(Recorded information)
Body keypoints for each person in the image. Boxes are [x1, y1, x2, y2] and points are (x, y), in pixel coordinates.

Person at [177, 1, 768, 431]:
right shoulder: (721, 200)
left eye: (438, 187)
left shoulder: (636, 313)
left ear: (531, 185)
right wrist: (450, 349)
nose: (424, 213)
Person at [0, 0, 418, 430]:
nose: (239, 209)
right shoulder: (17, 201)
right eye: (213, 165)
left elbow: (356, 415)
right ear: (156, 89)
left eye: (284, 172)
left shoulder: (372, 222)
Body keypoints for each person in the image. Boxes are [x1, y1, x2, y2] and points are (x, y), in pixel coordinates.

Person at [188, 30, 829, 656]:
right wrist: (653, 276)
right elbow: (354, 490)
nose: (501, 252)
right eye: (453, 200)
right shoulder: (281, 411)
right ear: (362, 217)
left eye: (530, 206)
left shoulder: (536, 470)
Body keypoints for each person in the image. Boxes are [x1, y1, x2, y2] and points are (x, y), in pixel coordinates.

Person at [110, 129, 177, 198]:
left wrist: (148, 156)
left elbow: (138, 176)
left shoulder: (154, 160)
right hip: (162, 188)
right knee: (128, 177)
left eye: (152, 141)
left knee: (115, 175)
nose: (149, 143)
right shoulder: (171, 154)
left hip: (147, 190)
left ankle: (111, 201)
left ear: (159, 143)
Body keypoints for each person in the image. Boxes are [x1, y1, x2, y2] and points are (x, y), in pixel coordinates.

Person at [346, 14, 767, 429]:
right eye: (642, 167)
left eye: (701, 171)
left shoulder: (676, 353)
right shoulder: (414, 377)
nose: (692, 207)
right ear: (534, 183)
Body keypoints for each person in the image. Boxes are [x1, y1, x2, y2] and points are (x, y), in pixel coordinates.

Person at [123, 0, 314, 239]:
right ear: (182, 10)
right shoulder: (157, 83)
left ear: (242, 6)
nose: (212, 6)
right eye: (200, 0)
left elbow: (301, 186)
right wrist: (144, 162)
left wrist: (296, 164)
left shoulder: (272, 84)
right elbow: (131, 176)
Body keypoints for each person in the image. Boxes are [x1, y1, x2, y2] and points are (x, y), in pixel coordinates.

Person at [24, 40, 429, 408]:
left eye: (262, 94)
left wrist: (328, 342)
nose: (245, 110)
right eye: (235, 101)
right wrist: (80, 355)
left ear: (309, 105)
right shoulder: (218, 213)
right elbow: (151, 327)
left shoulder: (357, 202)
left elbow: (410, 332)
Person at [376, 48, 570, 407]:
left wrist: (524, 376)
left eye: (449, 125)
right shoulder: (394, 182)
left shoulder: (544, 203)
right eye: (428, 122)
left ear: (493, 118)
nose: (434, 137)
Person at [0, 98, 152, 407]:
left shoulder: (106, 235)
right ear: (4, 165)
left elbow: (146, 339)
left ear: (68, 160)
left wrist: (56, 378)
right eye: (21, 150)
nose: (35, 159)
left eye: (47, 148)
(End Recorded information)
[The task]: Both the line containing "left eye: (284, 172)" and the line containing "left ear: (159, 143)" belong in the answer. Print them and every line above that falls between them exactly, and no others.

[Problem solution]:
left eye: (284, 172)
left shoulder: (372, 222)
Body keypoints for each person in the image. Boxes are [x1, y1, x2, y2] and points are (x, y), in pixel coordinates.

Person at [188, 30, 829, 656]:
right wrist: (653, 276)
right elbow: (354, 490)
nose: (501, 252)
right eye: (453, 200)
right shoulder: (281, 411)
right ear: (362, 217)
left eye: (530, 206)
left shoulder: (536, 470)
Body keypoints for each person in the image. Boxes are [x1, y1, x2, y2] and points are (x, y), in pixel coordinates.

Person at [110, 129, 177, 198]:
left wrist: (148, 156)
left elbow: (138, 176)
left shoulder: (154, 160)
right hip: (162, 188)
right knee: (128, 177)
left eye: (152, 141)
left knee: (115, 175)
nose: (149, 143)
right shoulder: (171, 154)
left hip: (147, 190)
left ankle: (111, 201)
left ear: (159, 143)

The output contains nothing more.